Amazingly, “no shots were fired and no-one was injured,” Bijnens said of a robbery that was over “within minutes.”
She said the thieves made off at high speed through the same gap in the security cordon they had opened in front of unsuspecting ground staff and travellers, adding that the passengers on board the plane “saw nothing” and that the aircraft, bound for Zurich, did not leave Brussels.
The Swiss air company said the plane was on a regular flight operated by its partner Helvetic Airways.
According to the AWDC, the global diamond business is worth more than $60 billion each year.
Some $200 million worth of stones move in and out of Antwerp every day, the spokeswoman added.

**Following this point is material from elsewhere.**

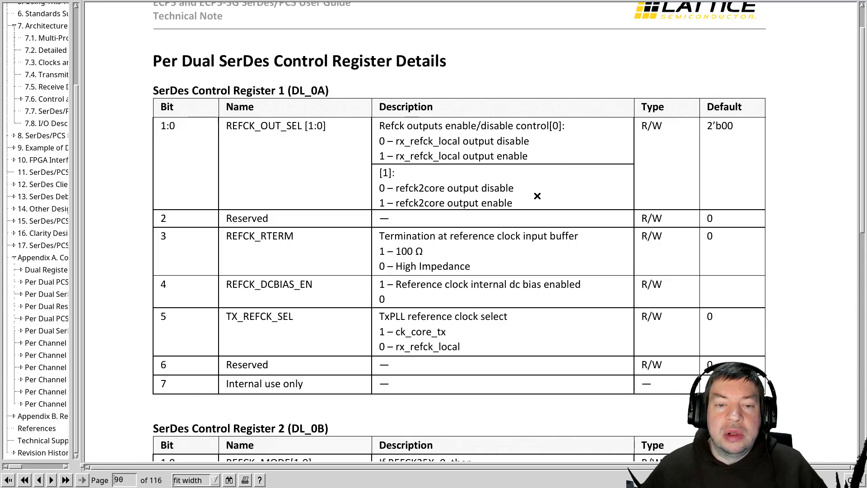
key(alt+Tab)
key(alt+Tab)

The diamond community was “shocked by the brutal heist,” said Caroline De Wolf of the AWDC in a subsequent statement. She said traders want “additional security measures” implemented at the airport.
In February 2005, some 75 million euros worth of diamonds and jewels being shipped to Antwerp were stolen in a KLM vehicle at Amsterdam’s Schiphol airport.
But the record for a theft of diamonds was in Belgium, in February 2003, when 100 million euros worth of stones were nabbed from the vault of the Antwerp Diamond Centre.
Asked to comment, Brussels airport spokesman Jan Van der Cruysse said: “There are very clear and very strict international security standards and we stick strictly to them.”
Neither the prosecutor’s office nor the AWDC official would give any details as to whom the shipment belonged. The prosecutor’s office said the packages contained mainly diamonds.
The AWDC said the haul was worth $50 million dollars.
One of the vehicles was found afterwards completely burnt out near the airport, the spokeswoman for the prosecutor’s office said.
A specialist Belgian prosecutors unit dealing with organised crime is “pursuing all lines of enquiry,” Bijnens said, and is collaborating also with Swiss authorities.
“This was not a random robbery,” she stressed. “It was well-prepared — these were professionals.”
Belgian Justice Minister Annemie Turtelboom was on hand at the airport as the investigation gathered pace.
There are more than 4,500 diamond dealers in Antwerp, the hub for a worldwide industry going back at least 500 years, and more than twice as many jobs dependent on the trade, the AWDC said.
Eight in 10 of all rough and half of all polished diamonds are traded in Antwerp, they added.